The $2,400 fine against British Bishop Richard Williamson, 72, stems from an interview he gave in 2008 to the Swedish SVT broadcaster, in which he called the murder of Jews in gas chambers during the Holocaust “lies, lies, lies.”
Williamson’s attorney is protesting the sentence, according to German news reports. It is the second attempt at prosecution: In 2010, the bishop was found guilty of incitement to hate and fined about $14,000. But a higher court set aside the verdict because the lower court had failed to say when and how the offending remarks were broadcast.
This time the court - in explaining its decision, noted that Williams’ statements “were not spontaneous,” but rather were “well-thought-out answers to the questions posed in front of the camera,” and that he clearly knew they would be broadcast, according to German media reports.
In the interview, conducted in Regensburg, Germany, broadcast on Swedish TV, and seen on the Internet as well, Williamson allegedly denied that any Jews were murdered in gas chambers during the Holocaust and insisted that not more than 300,000 European Jews were killed in total.
His attorneys reportedly told the court that Williamson’s statements were not punishable in Sweden or in England, and he should not be held responsible if they were accessible in Germany as well.

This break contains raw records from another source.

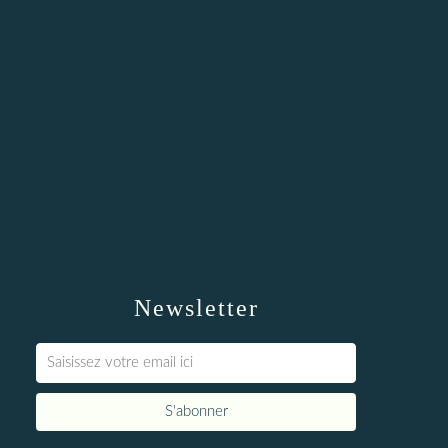
Newsletter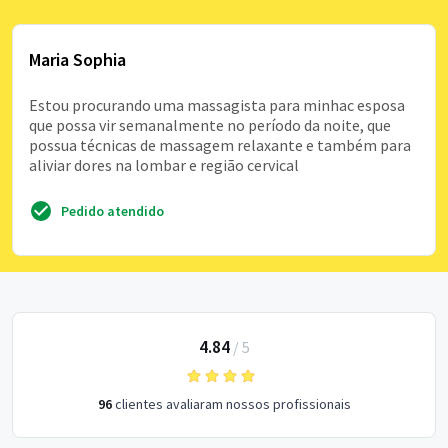
Maria Sophia
Estou procurando uma massagista para minhac esposa
que possa vir semanalmente no período da noite, que
possua técnicas de massagem relaxante e também para
aliviar dores na lombar e região cervical
Pedido atendido
4.84
/
5
96
clientes avaliaram nossos profissionais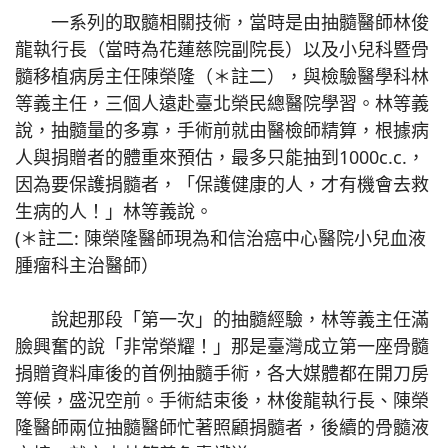
一系列的取髓相關技術，當時是由抽髓醫師林俊
龍執行長（當時為花蓮慈院副院長）以及小兒科暨骨
髓移植病房主任陳榮隆（＊註二），與檢驗醫學科林
等義主任，三個人遠赴臺北榮民總醫院學習。林等義
說，抽髓量的多寡，手術前就由醫檢師精算，根據病
人與捐贈者的體重來預估，最多只能抽到1000c.c.，
因為要保護捐髓者，「保護健康的人，才有機會去救
生病的人！」林等義說。
(＊註二: 陳榮隆醫師現為和信治癌中心醫院小兒血液
腫瘤科主治醫師）
說起那段「第一次」的抽髓經驗，林等義主任滿
臉興奮的說「非常榮耀！」那是臺灣成立第一座骨髓
捐贈資料庫後的首例抽髓手術，各大媒體都在開刀房
等候，盛況空前。手術結束後，林俊龍執行長、陳榮
隆醫師兩位抽髓醫師忙著照顧捐髓者，後續的骨髓液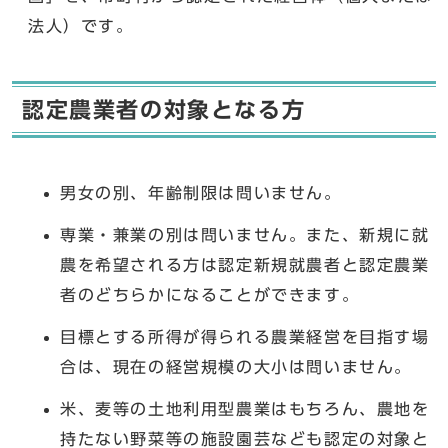
法人）です。
認定農業者の対象となる方
男女の別、年齢制限は問いません。
専業・兼業の別は問いません。また、新規に就
農を希望される方は認定新規就農者と認定農業
者のどちらかになることができます。
目標とする所得が得られる農業経営を目指す場
合は、現在の経営規模の大小は問いません。
米、麦等の土地利用型農業はもちろん、農地を
持たない野菜等の施設園芸なども認定の対象と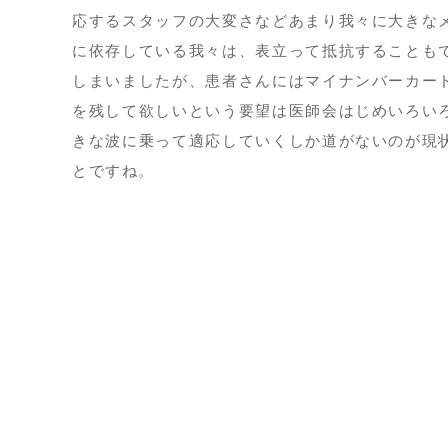
応するスタッフの大変さなどあまり我々に大きな
に依存している我々は、表立って抵抗することも
しまいましたが、患者さんにはマイナンバーカー
を残して欲しいという要望は医師会はじめいろい
きな波に乗って適応していくしか道がないのが現
とですね。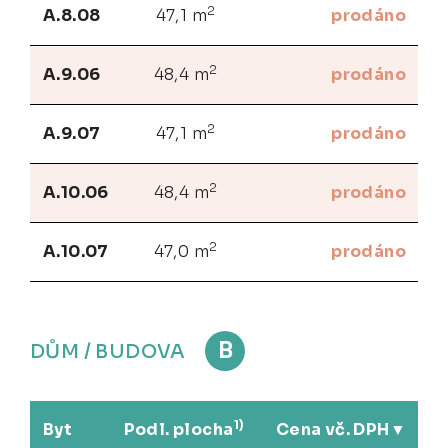
2
A.8.08
47,1 m
prodáno
2
A.9.06
48,4 m
prodáno
2
A.9.07
47,1 m
prodáno
2
A.10.06
48,4 m
prodáno
2
A.10.07
47,0 m
prodáno
B
DŮM / BUDOVA
1)
Byt
Podl. plocha
Cena vč. DPH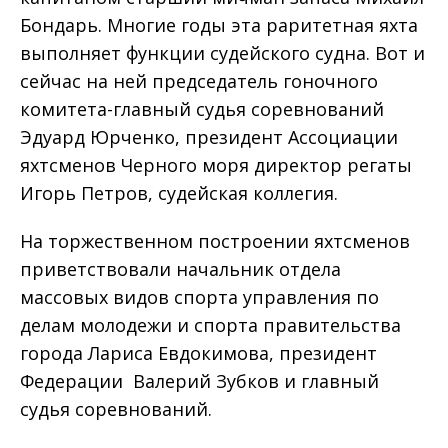
Бондарь. Многие годы эта раритетная яхта
выполняет функции судейского судна. Вот и
сейчас на ней председатель гоночного
комитета-главный судья соревнований
Эдуард Юрченко, президент Ассоциации
яхтсменов Черного моря директор регаты
Игорь Петров, судейская коллегия.
На торжественном построении яхтсменов
приветствовали начальник отдела
массовых видов спорта управления по
делам молодежи и спорта правительства
города Лариса Евдокимова, президент
Федерации Валерий Зубков и главный
судья соревнований.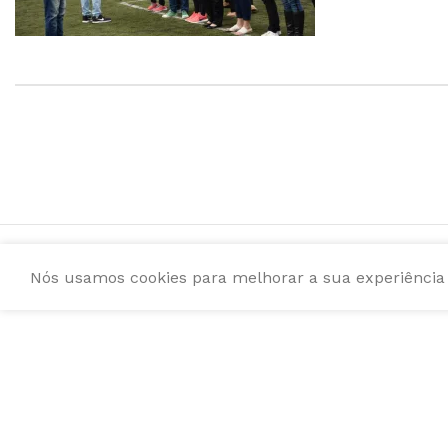
Nós usamos cookies para melhorar a sua experiência e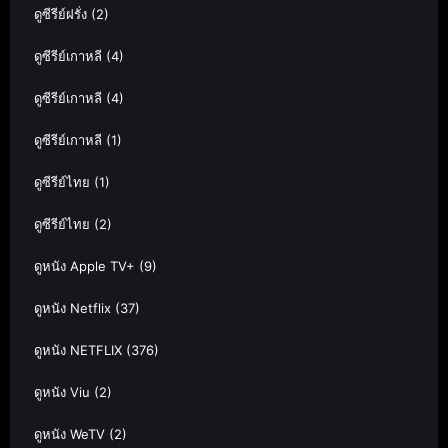
ดูซีรีย์ฝรั่ง
(2)
ดูซีรีย์เกาหลี
(4)
ดูซีรีย์เกาหลี
(4)
ดูซีรีย์เกาหลี
(1)
ดูซีรีย์ไทย
(1)
ดูซีรีย์ไทย
(2)
ดูหนัง Apple TV+
(9)
ดูหนัง Netflix
(37)
ดูหนัง NETFLIX
(376)
ดูหนัง Viu
(2)
ดูหนัง WeTV
(2)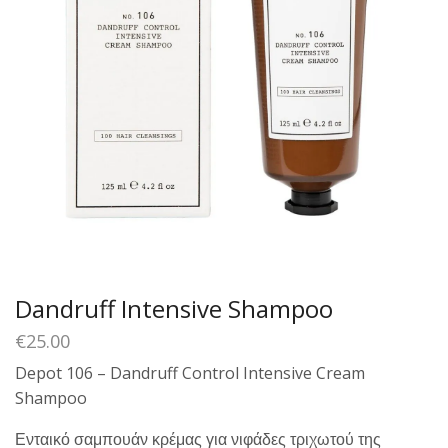
Dandruff Intensive Shampoo
€
25.00
Depot 106 – Dandruff Control Intensive Cream
Shampoo
Ενταικό σαμπουάν κρέμας για νιφάδες τριχωτού της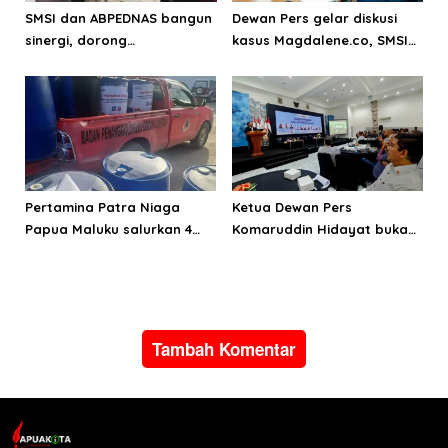
SMSI dan ABPEDNAS bangun
Dewan Pers gelar diskusi
sinergi, dorong
kasus Magdalene.co, SMSI
transparansi pemerintahan
dorong penguatan
desa
mekanisme sengketa
jurnalistik
Pertamina Patra Niaga
Ketua Dewan Pers
Papua Maluku salurkan 4
Komaruddin Hidayat buka
Ribu liter BBM untuk
dialog nasional SMSI: Media
pemulihan banjir dan
baru harus mengarah pada
longsor di Halmahera Utara
pers sehat
Tambah Komentar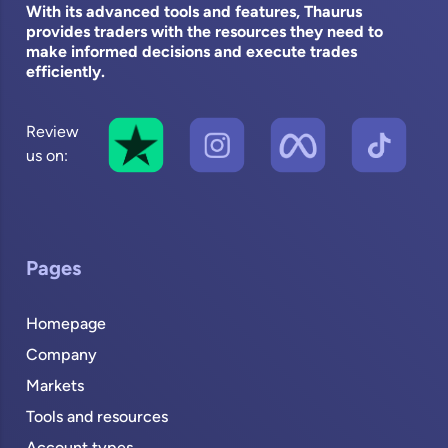
With its advanced tools and features, Thaurus
provides traders with the resources they need to
make informed decisions and execute trades
efficiently.
Review
us on:
Pages
Homepage
Company
Markets
Tools and resources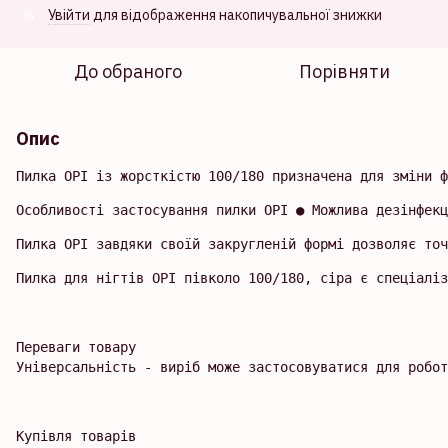
Увійти
для відображення накопичувальної знижки
%
До обраного
Порівняти
Опис
Пилка OPI із жорсткістю 100/180 призначена для зміни 
Особливості застосування пилки OPI ● Можлива дезінфекц
Пилка OPI завдяки своїй закругленій формі дозволяє точ
Пилка для нігтів OPI півколо 100/180, сіра є спеціаліз
Переваги товару

Універсальність - виріб може застосовуватися для робот
Купівля товарів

The case was especially controversial because the Catholic Church at around the time of the broadcast had reversed the excommunication of Williams and other bishops from the Catholic breakaway sect Pius Brotherhood.
Williamson, who reportedly lives in London, is no longer a member of the Pius sect; he was expelled in 2012 for “refusing to show due respect and obedience to his lawful superiors,” according to the sect’s website.